Continuous Integration Practice - HigherOrderMethods/SELF GitHub Wiki

Overview

Continuous Integration refers to the practice of committing code to a repository frequently and testing each commit. In SELF, testing of each commit is meant to answer the following questions

  1. Does the code build ?
  2. Does the code run ?
  3. Does the code get the right answer ?
  4. Does the code perform well ?

The first two questions are easily answered by checking exit codes from stages where SELF is built and run. The latter question requires detailed exercising of each of the routines in SELF to compare the estimated numerical errors against spectral element theory. The last question is equally challenging in that it requires integrating profiling tools with CI tests to assess subroutine performance as a function of the input parameters.

To add to the complexity, we want to ensure that SELF releases answer these questions positively (with a "yes") on a variety of hardware, which currently includes :

  • Serial x86 Platforms
  • Serial x86 + Single Nvidia GPU Platforms
  • Serial x86 + Single AMD GPU Platforms
  • Parallel x86 Platforms (single and multi-node)
  • Parallel x86 + Multi-Nvidia GPU Platforms
  • Parallel x86 + Multi-AMD GPU Platforms

As of June 2021, we only test regularly on x86 and x86+Nvidia platforms due to our team's lack of consistent access to AMD GPU hardware. Additionally, we are currently not set up for "continuous benchmarking" (though it is on our roadmap).

Infrastructure

Continuous Integration infrastructure is maintained on Google Cloud and Github.

Google Cloud

On Google Cloud, we maintain the following resources

  • VPC Network, Subnetwork, and Firewall Rules
  • Service Account (self-cibot)
  • Cloud Build Triggers
  • Identity and Access Management Policies All of this infrastructure is defined in the ci/build_iac/ directory using Terraform. Note that "iac" stands for "Infrastructure as Code".

Build & Test Pipeline

The Cloud Build Triggers are used to automatically trigger builds when pushes are made to the develop and main branches of the repository. The integration between Google Cloud Github is mediated by the Github App. Because of this, each trigger is seen as a Github Actions workflow that is checked on each commit.

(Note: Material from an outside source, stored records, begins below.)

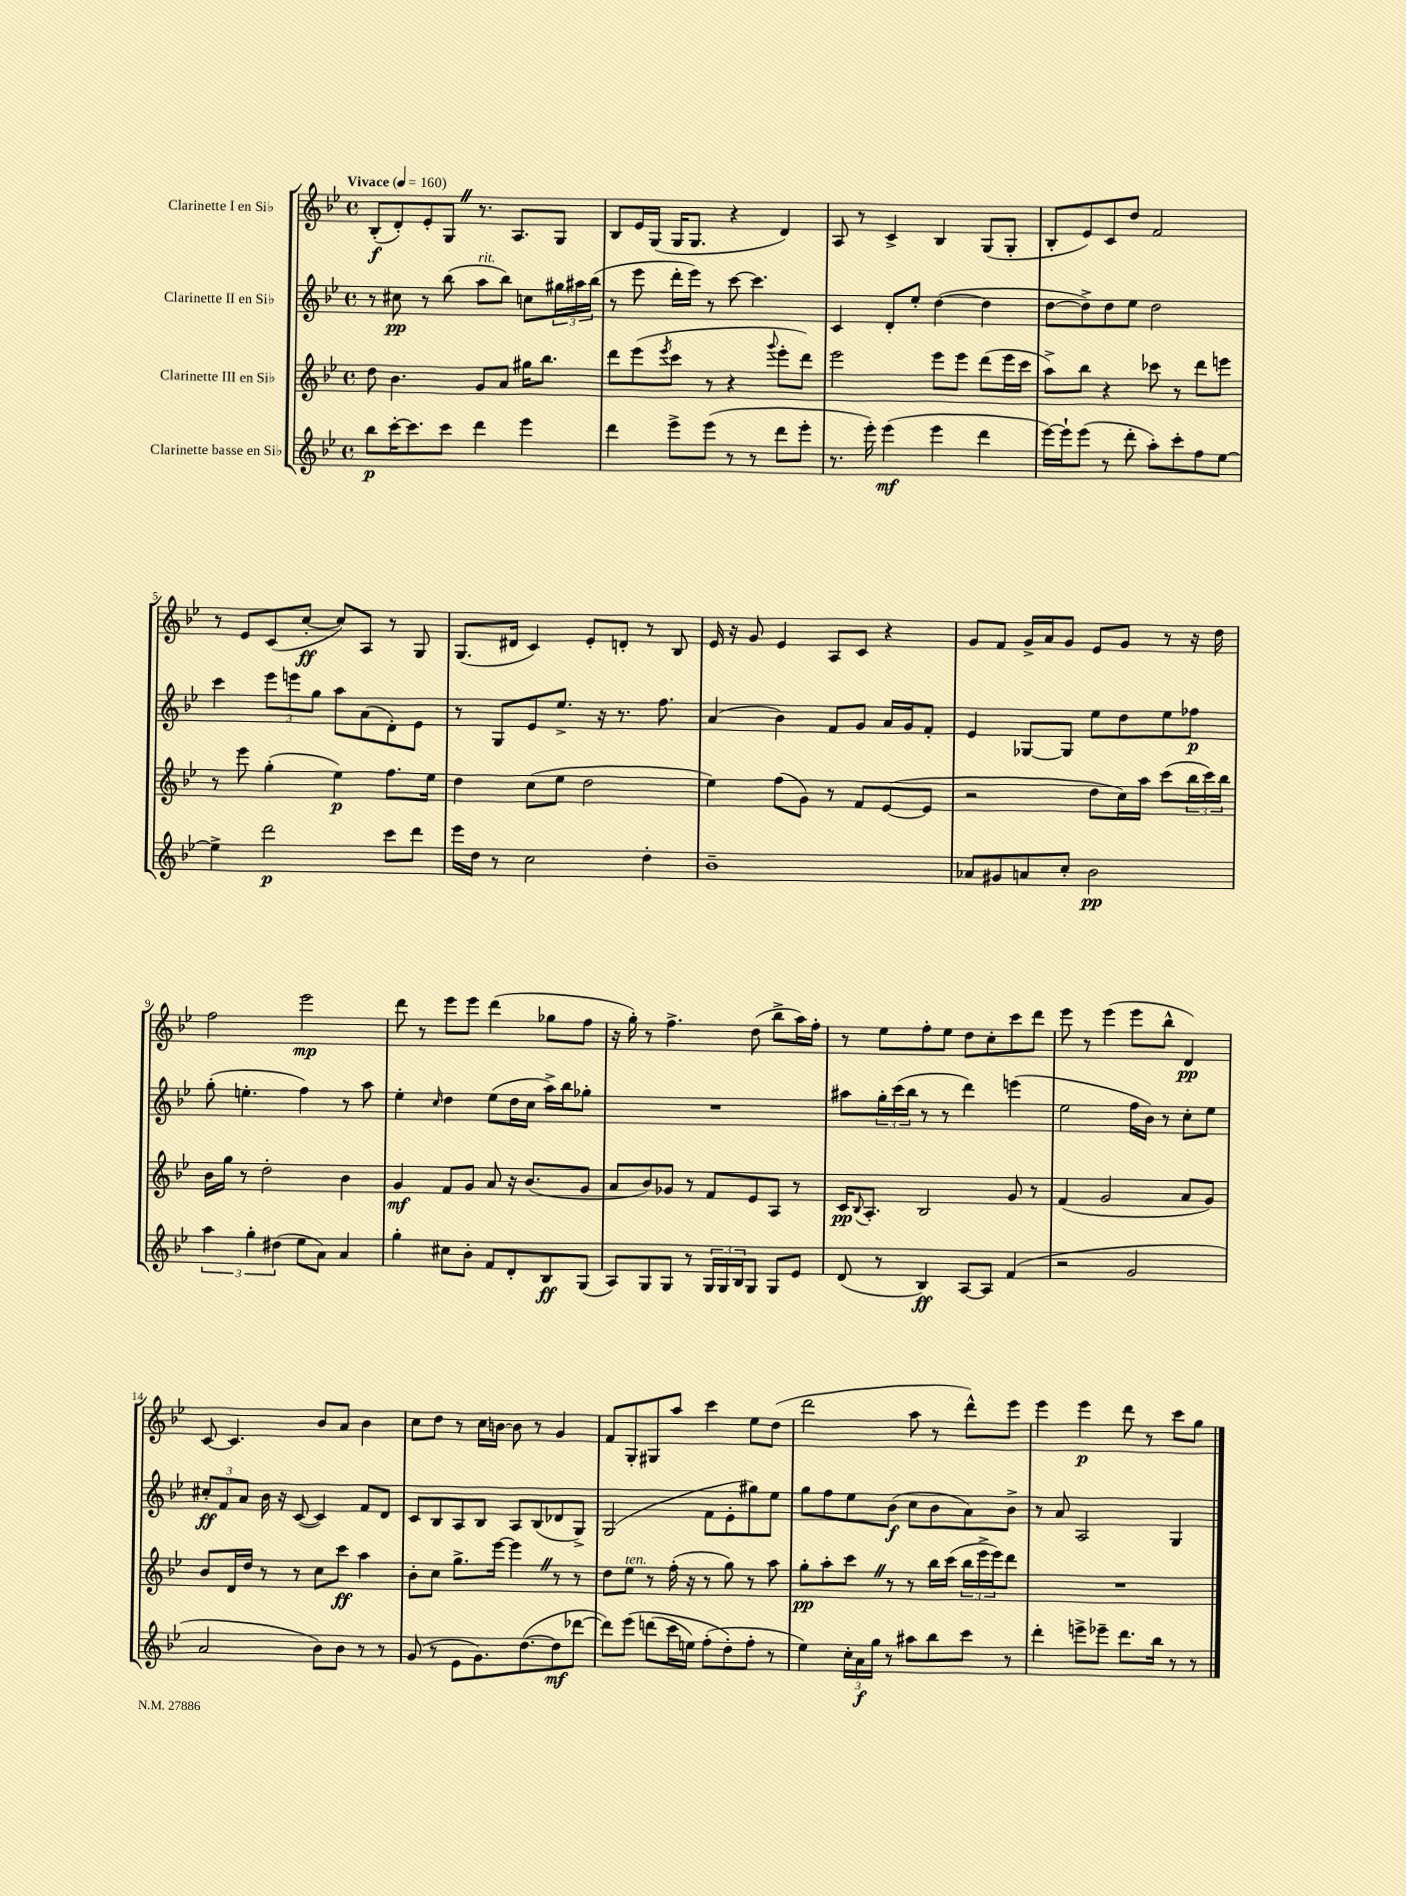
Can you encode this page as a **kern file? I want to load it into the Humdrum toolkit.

**kern	**kern	**kern	**kern
*staff4	*staff3	*staff2	*staff1
*clefG2	*clefG2	*clefG2	*clefG2
*k[b-e-]	*k[b-e-]	*k[b-e-]	*k[b-e-]
*M4/4	*M4/4	*M4/4	*M4/4
*met(c)	*met(c)	*met(c)	*met(c)
*MM160	*MM160	*MM160	*MM160
8bb-	8dd	8r	(8B-'
[16ccc'	4.b-	8cc#	8d')
8.ccc]	.	.	.
.	.	8r	8e-'
8ccc	.	(8bb-	8G
4ddd	8g	8aa	8.r
.	8a	8bb-)	.
.	.	.	8.A
4eee-	16gg#	8cc	.
.	8.bb-	.	.
.	.	24gg#	8G
.	.	24aa#	.
.	.	(24bb-	.
=	=	=	=
4ddd	8ddd	8r	8B-
.	(8eee-	8eee-	16e-
.	.	.	(16G
.	8qeee-	.	.
8eee-^	8ccc	16ddd'	16G
.	.	16eee-)	8.G
(8eee-	8r	8r	.
8r	4r	[8ccc	4r
8r	.	4.ccc]	.
.	8qqggg	.	.
8ddd	8eee-'	.	4d)
8eee-'	8ddd)	.	.
=	=	=	=
8.r	2eee-	4c	8A
.	.	.	8r
16eee-')	.	.	.
(4eee-	.	8d'	4c^
.	.	8ee-'	.
4eee-	8eee-	([4dd	4B-
.	8eee-	.	.
4ddd	(8ddd	4dd]	(8G
.	16eee-	.	8G'
.	16ccc	.	.
=	=	=	=
[16eee-)	8aa^)	[8dd	8B-'
16eee-`]	.	.	.
(8eee-	8bb-	8dd^])	8e-)
8r	4r	8dd	8c
8ddd'	.	8ee-	8dd
8aa')	8ccc-	2dd	2f
8ccc'	8r	.	.
8ff	8ddd	.	.
[8ee-	8eee	.	.
=	=	=	=
4ee-^]	8r	4ccc	8r
.	8eee-	.	8e-
2ddd	(4gg'	12eee-	(8c
.	.	12eee	.
.	.	.	[8cc'
.	.	12gg	.
.	4ee-)	8aa	8cc])
.	.	(8a	8A
8ccc	8.ff	8d')	8r
8ddd	.	8e-	8G
.	16ee-	.	.
=	=	=	=
16eee-	4dd	8r	(8.G
16dd	.	.	.
8r	.	8G	.
.	.	.	16d#
2cc	(8cc	8e-	4c)
.	8ee-	8.ee-^	.
.	2dd	.	8e-'
.	.	16r	.
.	.	8.r	8d'
4dd'	.	.	8r
.	.	8.ff	.
.	.	.	8B-
=	=	=	=
1b-~	4ee-)	(4a	16e-
.	.	.	16r
.	.	.	8g
.	(8ff	4b-)	4e-
.	8g)	.	.
.	8r	8f	8A
.	8f	8g	8c
.	([8e-	16a	4r
.	.	16g	.
.	8e-]	8f'	.
=	=	=	=
8a-	2r	4e-	8g
8g#	.	.	8f
8a	.	[8G-	16g^
.	.	.	16a
8cc'	.	8G-]	8g
2b-	8dd	8ee-	8e-
.	16cc)	8dd	8g
.	16aa	.	.
.	(8ccc	8ee-	8r
.	24bb-	8ff-	16r
.	24ccc)	.	.
.	.	.	16dd
.	24bb-	.	.
=	=	=	=
6aa	16b-	(8gg'	2ff
.	16gg	.	.
.	8r	4.ee'	.
6gg'	.	.	.
.	2dd'	.	.
(6dd#	.	.	.
8ee-	.	4ff)	2eee-
8a)	.	.	.
4a	4b-	8r	.
.	.	8aa	.
=	=	=	=
4gg'	4g	4ee-'	8ddd
.	.	.	8r
.	.	16qqcc	.
8cc#	8f	4dd	8eee-
8b-'	8g	.	8eee-
8f	8a	(8ee-	(4ddd
8d'	16r	16dd	.
.	(8.b-	16cc	.
8B-	.	16aa^)	8gg-
.	.	16bb-	.
(8G	8g	8gg-'	8ff
=	=	=	=
8A)	8a	1r	16r
.	.	.	16gg')
8G	8b-)	.	8r
8G	8g-	.	4.ff^
8r	8r	.	.
24G	8f	.	.
24G	.	.	.
24B-	.	.	.
8G	8e-	.	(8dd
8G	8A	.	8bb-^
8e-	8r	.	16aa)
.	.	.	16ff'
=	=	=	=
(8d	16c	8aa#	8r
.	8qqB-	.	.
.	8.A'	.	.
8r	.	24gg'	8ee-
.	.	(24ccc	.
.	.	24bb-	.
4B-)	2B-	8r	8ff'
.	.	8r	8ee-
[8A	.	4ddd)	8dd
8A]	.	.	8cc'
(4f	8g	(4eee	8ccc
.	8r	.	8ddd
=	=	=	=
2r	(4f	2ee-	8eee-
.	.	.	8r
.	2g	.	(4eee-
2g	.	16ff	8eee-
.	.	16b-)	.
.	.	8r	8bb-^^
.	8a	8cc'	4d)
.	8g)	8ee-	.
=	=	=	=
2a	8b-	12cc#'	[8c
.	.	12f	.
.	16d	.	4.c]
.	.	12a	.
.	16dd	.	.
.	8r	16b-	.
.	.	16r	.
.	8r	([8c	.
8b-)	8cc	4c])	8b-
8b-	8ccc	.	8a
8r	4aa	8f	4b-
8r	.	8d	.
=	=	=	=
(8g	8b-'	8c	8cc
8r	8cc	8B-	8dd
8e-	8.gg^	8A	8r
8.g)	.	8B-	16cc
.	[16eee-	.	[16b
.	4eee-]	8A	8b]
([8.dd	.	.	.
.	.	(8B-	8r
8dd]	8r	8d-	4g
[8ddd-	8r	8G^)	.
=	=	=	=
8ddd-])	8dd	(2G	8f
&(8eee-	8ee-	.	8G'
(8ddd	8r	.	8G#
16ccc	(16ff'	.	8aa
16ee)	16r	.	.
(8ff'	8r	8f	4ccc
8dd'&)	8gg)	8e-'	.
8ff'	8r	8gg#)	8ee-
8r	8aa	8ee-	(8dd
=	=	=	=
4ee-)	8gg'	8gg	2ddd
.	8aa'	8ff	.
24cc'	8ccc	8ee-	.
24a	.	.	.
24gg	.	.	.
8r	8r	(8b-	.
8aa#	8r	8cc	8aa
8bb-	16bb-	8b-	8r
.	(16ccc	.	.
8ccc	24bb-	8a)	8ddd^^)
.	24eee-^	.	.
.	24eee-)	.	.
8r	8ddd	8b-^	8eee-
=	=	=	=
4ddd'	1r	8r	4eee-
.	.	8a	.
8eee^	.	2A	4eee-
8eee-~	.	.	.
8.ddd	.	.	8ddd
.	.	.	8r
16bb-	.	.	.
8r	.	4G	8ccc
8r	.	.	8gg
==	==	==	==
*-	*-	*-	*-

Our Google Cloud Build triggers launch a build pipeline specified in ci/cloud-build/gce/cloudbuild.yaml. This build pipeline executes the following tasks :

  1. Build a SELF Docker Image for the target architecture (serial-x86, serial-x86-nvidia, serial-x86-amd, openmpi-x86, openmpi-x86-nvidia, openmpi-x86-amd).
  2. Build a SELF Singularity Image from the Docker image.
  3. Create a Google Compute Engine (GCE) test cluster.
  4. Copy the Singularity image file to the test cluster.
  5. Execute the CI Tests and copy back CI artifacts.
  6. Delete the GCE test cluster.
  7. Inspect the CI artifacts (part of the output is a json with runtime exit codes for each unit test). If unit tests fail, a non-zero exit code is thrown and the build fails at this stage.

We have plans to wrap CI tests in the hpc-toolkit profiler to produce a hotspot profile database with each unit test. This database will be processed with hatchet, converted to a flat-file database and pushed to BigQuery for continuous benchmarking.

SELF Tests

When SELF is built, we create a library and a command line interface. The CLI is primarily used for exercising routines in the library. During testing, we make calls to the self CLI to run workflows for things like grid interpolation, boundary interpolation, differentiation, divergence, gradient, and curl, for scalars, vectors, and tensors in 1-D, 2-D, and 3-D. For all routines, we have options to select test grids that have a given number of elements, a specific polynomial degree, and a specific quadrature (e.g. Legendre-Gauss or Legendre-Gauss-Lobatto). For routines that run derivative operations, we also have options to try Colocation, DG, and CG formulations. With all of these options, there is a large number of individual CLI calls that need to be made to fully exercise the SELF API.

Test Definition

The actual tests that are run are defined in the ci/test/ci.json file. This json usually a custom schema for SELF that allows us to compactly specify which CLI commands we want to run and the ranges for each option that we want to test over.

Test Execution

During the SELF build, the ci/test/ciGenerator.py is used to "unroll" the ci.json file to create a test dictionary that contains keys for capturing runtime exit codes, profiles, and other information about how the command was run. This test dictionary is meant to provide enough information to answer our four motivating questions. The ci/test/ciRun.py script is used to read the unrolled test dictionary, run each test (in serial), and capture exit codes, stdout, and stderr.

All of our container images ship with the ci tests used to validate them. This way, end users can verify their container image works as expected by executing /opt/self/test/ciRun.py within the container.